Here are the things I really love about it:

  1. In one swift move, you can set up fairly complicated lesson sequences, so you can schedule out a series of lessons with just a little (and I mean a LITTLE . . .like a bracket or two) coding.  For example, we’re doing a Bible Study this year. The way the book lays it out, there are 6 weeks of lessons and 5 days each week.  I love the study (I mean, we have REALLY loved the study!), but it’s a little intense to ask my 7 and 5 year-old (especially my wiggly 5 year-old) to sit through quite that much every day. So, I told Scholaric, which I was setting up that my lesson plan for the study that I wanted to do those 6 chapters with 5 lessons in each chapter, except that I wanted to take 2 days to do each lesson.  Some very simple coding based on the guidance on the Scholaric Blog and BAM! my lessons for the entire book were planned out and dropped onto appropriate days.
  2. I can easily share lessons between my children. We all do Bible Study together, along with a few other topics. I can very easily tell Scholaric to put the lesson I’m planning on both children’s lesson plans.
  3. Moving things around is pretty much a breeze.  I have just drag and drop lessons that didn’t get completed today to another day, or I can tell Scholaric to “Bump” the lesson forward (you can bump backward, too). If the subjects are presenting in the order I’d like to see them, I can just drag them around and put them in the order I want them to be in.
  4. I can print off a daily checklist for each child. This has been HUGE in helping my children see what needs to be done each day!

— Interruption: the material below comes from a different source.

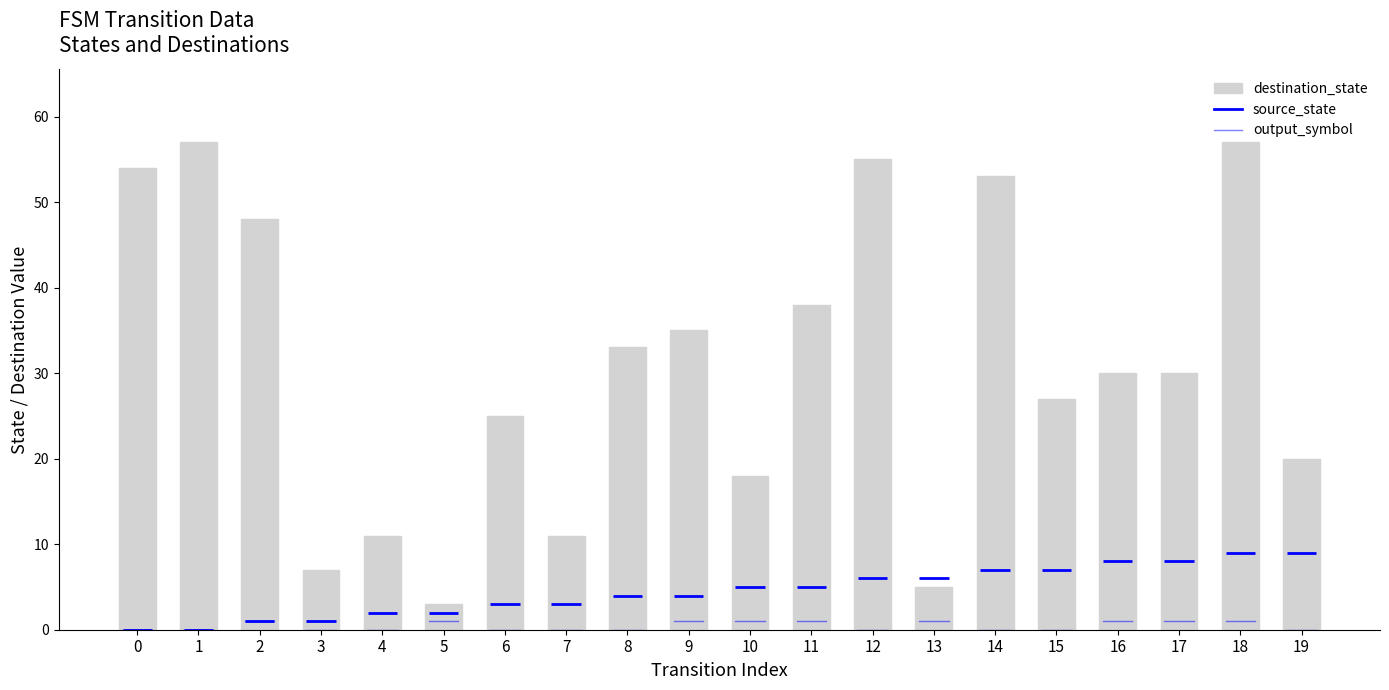

How many categories are shown in the chart?

20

Here are a few of the things that I’m not so crazy about:

  1. It’s not beautiful.  Did I mention that the Homeschool Helper App is beautiful?  It is.  I do take pleasure in spending time in attractive software.  BUT, this basic web based app is SO functional and well thought out that I really don’t mind too much.  Maybe one day, if enough people realize that it’s out there and what a pleasure it is to use, the developer will have some time to invest in making it pretty.  In the meantime, I’m just thrilled that it works so well!
  2. The drag and drop feature for moving lessons around doesn’t work between weeks.  The “bump” feature does, but there are times when I’d like to be able to just drag one single lesson to a day during the next week.  There are ways to make it work, but it’s a feature that I would enjoy.
  3. It’s a web-based program.  I actually like this part. I can access is from any computer. I can even pull it up on my phone and my iPad. No syncing is required, since you’re always working within the same web-based program. But some things just don’t work quite as well in my iPad as they do on my computer. It’s not major, but if you plan to ONLY use a mobile device, this might not be the program for you.

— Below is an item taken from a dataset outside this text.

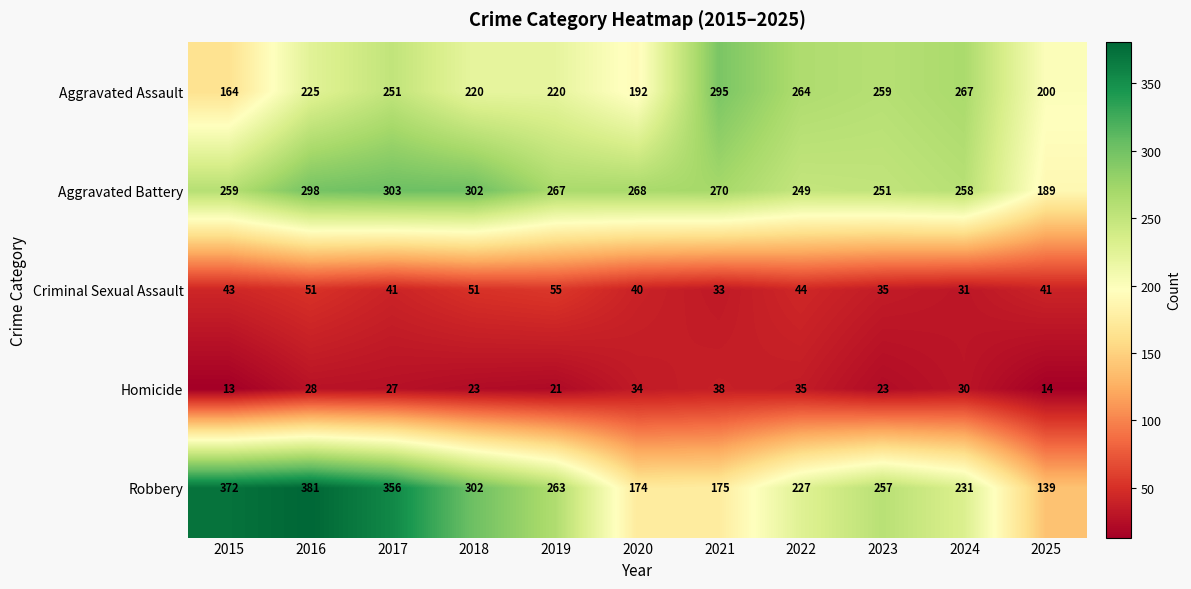

What is the difference between the maximum and minimum values in the Criminal Sexual Assault series?

24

On the whole, I think Scholaric is fantastic, and while I’m sure you’re convinced at this point that I was paid to write this review or compensated with some sort of use of the program, that is not the case. This is really and truly just a review of an online planning program that was designed with Homeschoolers in mind that I really love. We have accomplished SO much more this past month using Scholaric than we ever would have without it.  I just hope that it will be as helpful for someone else as it has been for me!


Note: There are affiliate links in this post.  None of those links are to Scholaric. I received no commensuration for this entirely unsolicited review.